11. DISPUTE RESOLUTION
11.1 U.S. Customers. The exclusive jurisdiction for any action to interpret or enforce these Terms will be Multnomah County, Oregon, or, subject to applicable jurisdiction requirements, the United States District Court for the District of Oregon, and each of the parties consents to the jurisdiction of such courts (and of the appropriate appellate courts) in any such action or proceeding and waives any objection to such venue.

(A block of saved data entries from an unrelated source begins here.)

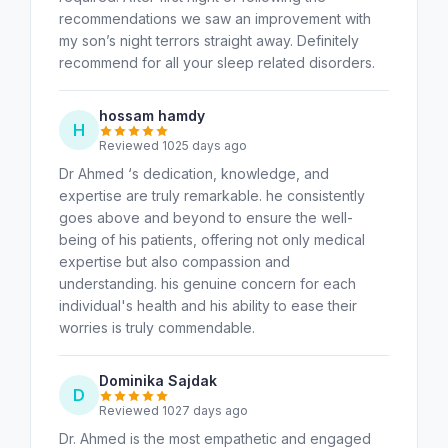
recommendations we saw an improvement with
my son’s night terrors straight away. Definitely
recommend for all your sleep related disorders.
hossam hamdy
H
Reviewed 1025 days ago
Dr Ahmed ‘s dedication, knowledge, and
expertise are truly remarkable. he consistently
goes above and beyond to ensure the well-
being of his patients, offering not only medical
expertise but also compassion and
understanding. his genuine concern for each
individual's health and his ability to ease their
worries is truly commendable.
Dominika Sajdak
D
Reviewed 1027 days ago
Dr. Ahmed is the most empathetic and engaged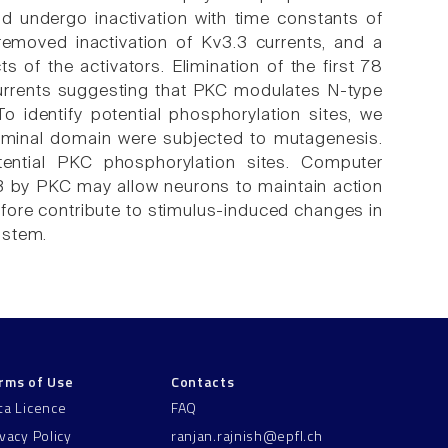
nd undergo inactivation with time constants of
emoved inactivation of Kv3.3 currents, and a
 of the activators. Elimination of the first 78
currents suggesting that PKC modulates N-type
 To identify potential phosphorylation sites, we
terminal domain were subjected to mutagenesis.
ential PKC phosphorylation sites. Computer
3 by PKC may allow neurons to maintain action
refore contribute to stimulus-induced changes in
instem.
rms of Use
Contacts
ta Licence
FAQ
ivacy Policy
ranjan.rajnish@epfl.ch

11.2 Non-U.S. Customers. All disputes between you and Company related to these Terms will be exclusively resolved by final and binding arbitration by and in accordance with the rules of the American Arbitration Association’s International Centre for Dispute Resolution. The language of the arbitration will be English, and, unless the parties agree otherwise in writing, the location of the arbitration will be Portland, Oregon, U.S.A. Judgment may be entered on the award rendered by the arbitrator in any court having jurisdiction. While this provision provides the exclusive means of dispute resolution, seeking injunctive relief in a court of law will not be prohibited.

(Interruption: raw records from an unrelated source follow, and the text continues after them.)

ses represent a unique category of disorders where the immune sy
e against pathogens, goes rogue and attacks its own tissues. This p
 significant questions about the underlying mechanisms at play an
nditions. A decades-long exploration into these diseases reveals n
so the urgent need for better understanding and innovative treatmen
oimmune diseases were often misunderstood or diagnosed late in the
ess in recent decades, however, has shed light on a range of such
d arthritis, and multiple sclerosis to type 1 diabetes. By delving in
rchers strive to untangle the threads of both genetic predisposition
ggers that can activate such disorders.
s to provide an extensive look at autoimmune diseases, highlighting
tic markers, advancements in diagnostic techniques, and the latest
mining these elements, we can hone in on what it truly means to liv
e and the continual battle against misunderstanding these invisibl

11.3. Injunctive Relief. You acknowledge that, in the event of an unauthorized use of the Services (including Company Trademarks), the damages incurred by Company may be difficult if not impossible to ascertain, and that Company may seek injunctive relief in a court of competent jurisdiction.
12. NOTICE
The address of each party as set forth in Company’s then-current records will be the appropriate address for notices. All notices will be sent certified or registered mail, with a copy sent by email, and will be deemed received when actually received. Either party may change their notice address by written notice to the other.
13. MISCELLANEOUS
The licenses granted to you herein are personal and may not be assigned or otherwise transferred without the prior written consent of Company. The validity, interpretation, and enforcement of these Terms shall be governed by the laws of the state of Oregon (without reference to the principles of conflict of laws thereof). These Terms constitute the entire agreement between the parties related to their subject matter. These Terms may not be amended except in a writing signed by both parties. If any provision of these Terms is found to be illegal or unenforceable in any way, it will be enforced to the maximum extent possible, and all other provisions of these Terms will remain in full force and effect.